**PROBLEM DETAILS**
Turn the lines below into a numbered list, leaving out the blank ones.
####################
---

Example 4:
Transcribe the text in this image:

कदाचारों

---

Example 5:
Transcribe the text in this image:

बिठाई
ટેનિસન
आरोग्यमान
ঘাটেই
####################
**WRITTEN ANSWER**
1. ---
2. Example 4:
3. Transcribe the text in this image:
4. कदाचारों
5. ---
6. Example 5:
7. Transcribe the text in this image:
8. बिठाई
9. ટેનિસન
10. आरोग्यमान
11. ঘাটেই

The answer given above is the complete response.